A Missouri comrade also responded:
I wanted to briefly respond to something that comrade Wiawimawo said in the article Revisiting RCP Revisionism in ULK 12. The comrade said many of the readers of ULK are not grappling with the questions facing Maoism today. And those that cannot distinguish Maoism from right opportunism of groups like the rcp=u$a have not yet grasped it.
I am not refuting what this comrade said, I just want to say that a lot of the readers lack the information and some have never been involved in revolutionary activity. We would hope that comrades would become inspired from reading ULK to go on to study harder and learn faster. But again, there is a lack of authentic material. I have quite a bit of material and none from the rcp=u$a, so even I can't really argue against their line when I haven't read shit they've wrote. I haven't seen a Revolutionary Worker or Worker's World in years. The same for the Burning Spear.

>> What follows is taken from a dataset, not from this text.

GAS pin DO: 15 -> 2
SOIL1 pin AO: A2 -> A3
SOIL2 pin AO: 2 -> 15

At the same time, it is on us to teach those who will listen and I believe that ULK is doing a tremendous job and the Book to Prisoners Program is also a great resource.
In the last couple years, MIM(Prisons) has stepped in to re-establish the prevalence of Maoist literature available to the prison movement. This came after years of inconsistency as the Maoist Internationalist Party - Amerika degenerated. The need for this literature is clear from this discussion. So supporters who can provide money or other resources to expand this work should reach out to us.

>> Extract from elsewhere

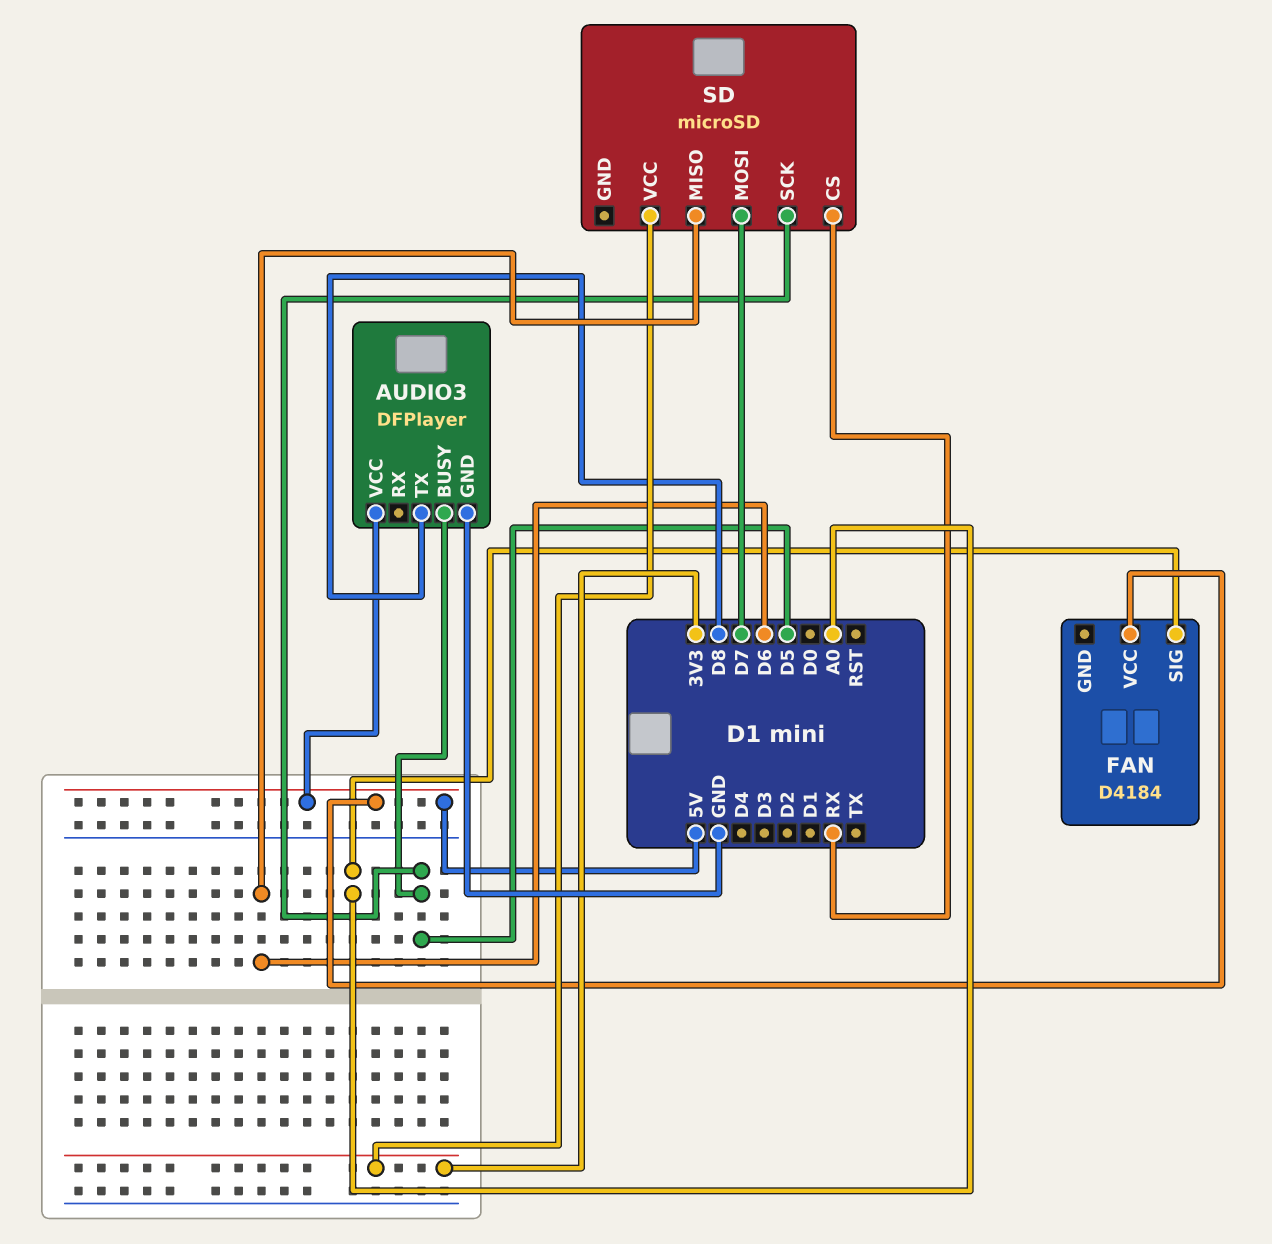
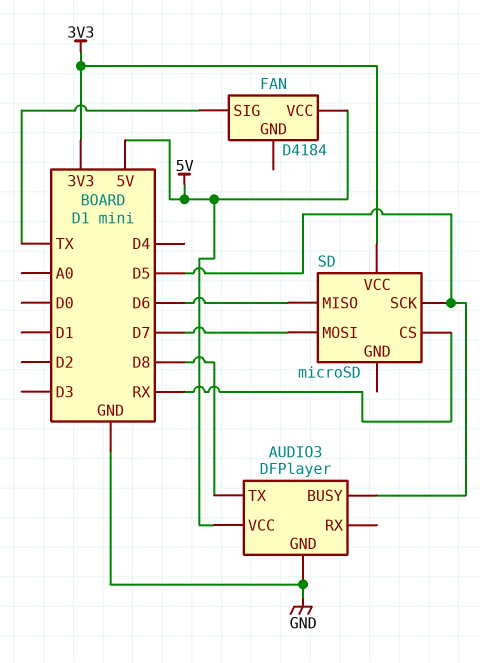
FAN pin SIG: A0 -> TX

We agree with our CA comrade about the importance of combating revisionism as part of building a strong movement. While the author of that article was lamenting the need to spend time on such work, it would be idealist to expect otherwise. However, as our MO comrade points out, most of our readers are not familiar with the rcp=u$a anyway. To focus an issue of our newsletter on them would give undo attention to the topic. An issue reviewing many different political lines would be more useful, as most readers will find lines that they have come across.
We do not believe that the prison masses know better than to follow the rcp=u$a, that is why we thought it important to print that review. We do believe that MIM has had much more influence on the prison movement, despite its weak points. So MIM Thought is more likely to be identified with Maoism inside prisons than on the streets in the united $tates where rcp=u$a will be.

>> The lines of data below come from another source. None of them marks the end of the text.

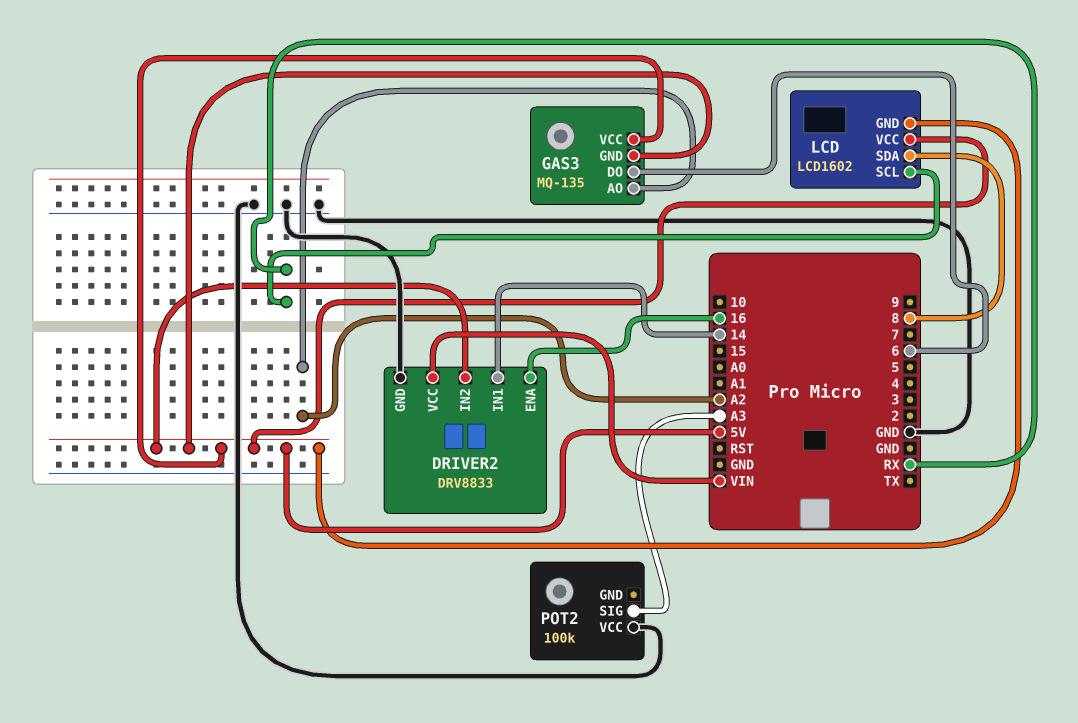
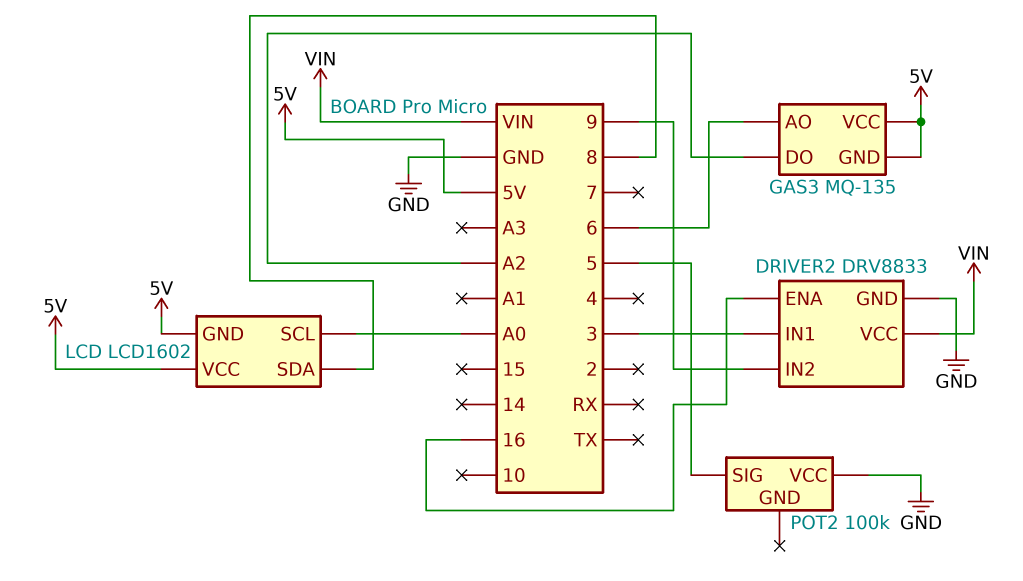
DRIVER2 pin IN1: 14 -> 3
DRIVER2 pin IN2: 5V -> 9
GAS3 pin AO: A2 -> 6
GAS3 pin DO: 6 -> A2
LCD pin SCL: RX -> A0
POT2 pin SIG: A3 -> 5

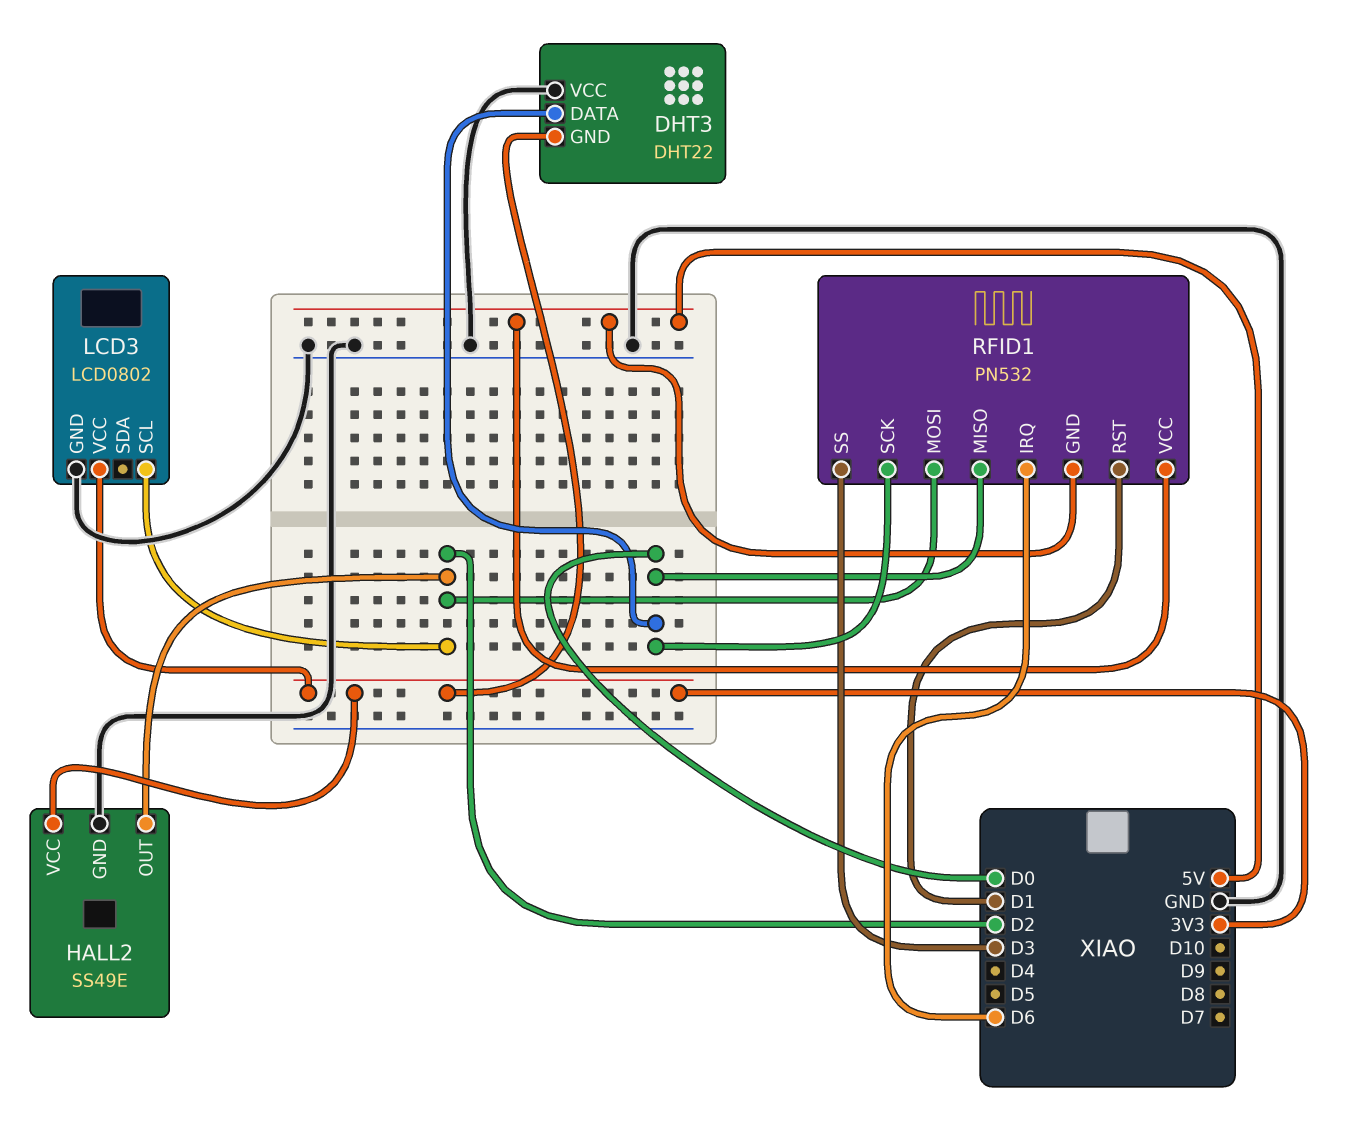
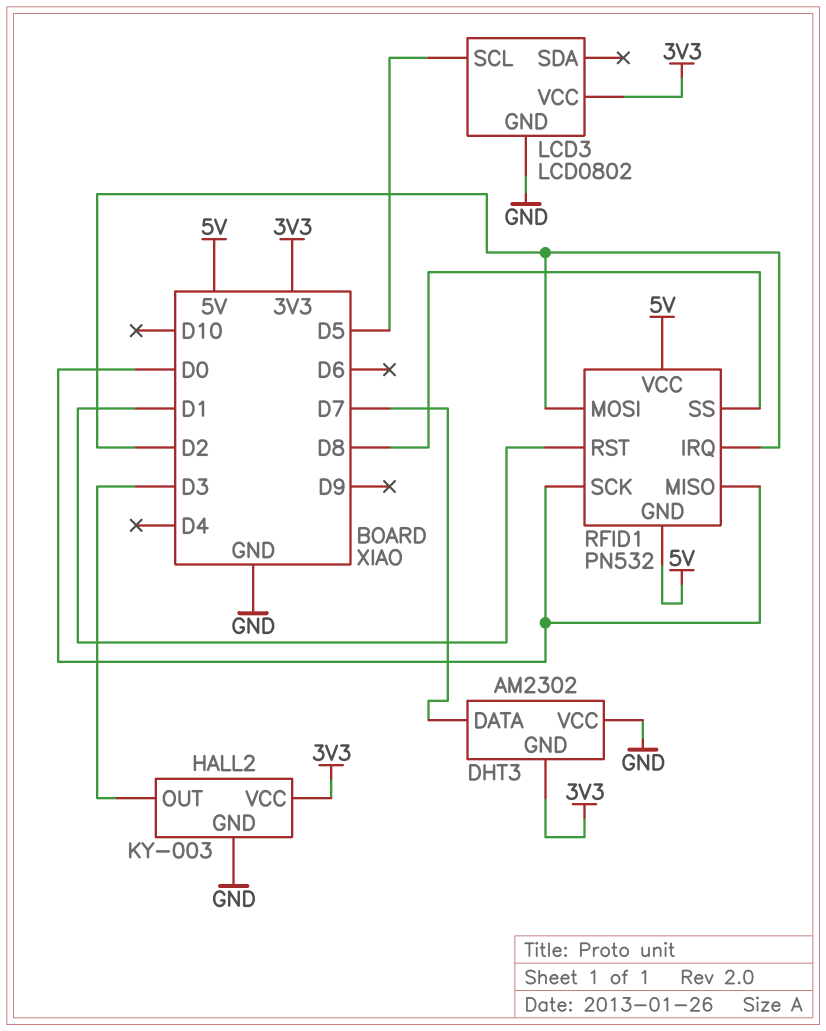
DHT3: DHT22 -> AM2302
DHT3 pin DATA: D0 -> D7
HALL2: SS49E -> KY-003
HALL2 pin OUT: D2 -> D3
LCD3 pin SCL: D2 -> D5
RFID1 pin IRQ: D6 -> D2
RFID1 pin SS: D3 -> D8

And yes, we agree that rcp=u$a eclecticism serves its popularity. Even among prisoners, the hard line of MIM loses us many friends. But we aren't looking for friends, we're looking for real allies who will stand strong for the revolutionary road.
The point made by Wiawimawo was not to say that you must understand the difference between MIM(Prisons) and rcp=u$a in particular, but rather that you must understand why the MIM line is correct in general. If you don't you will fall for the eclecticism of rcp=u$a or any other snake oil salesman that comes along.
Certainly, rcp=u$a is recruiting people who might have otherwise worked with the Maoist movement. That could be said about a number of groups out there. But we aren't too worried about that. We are confident in our political line, which makes us strong. Other groups will come and go, or if they have state funding they will stay and stagnate. But only the correct ideological line can build a new prison movement that has real power.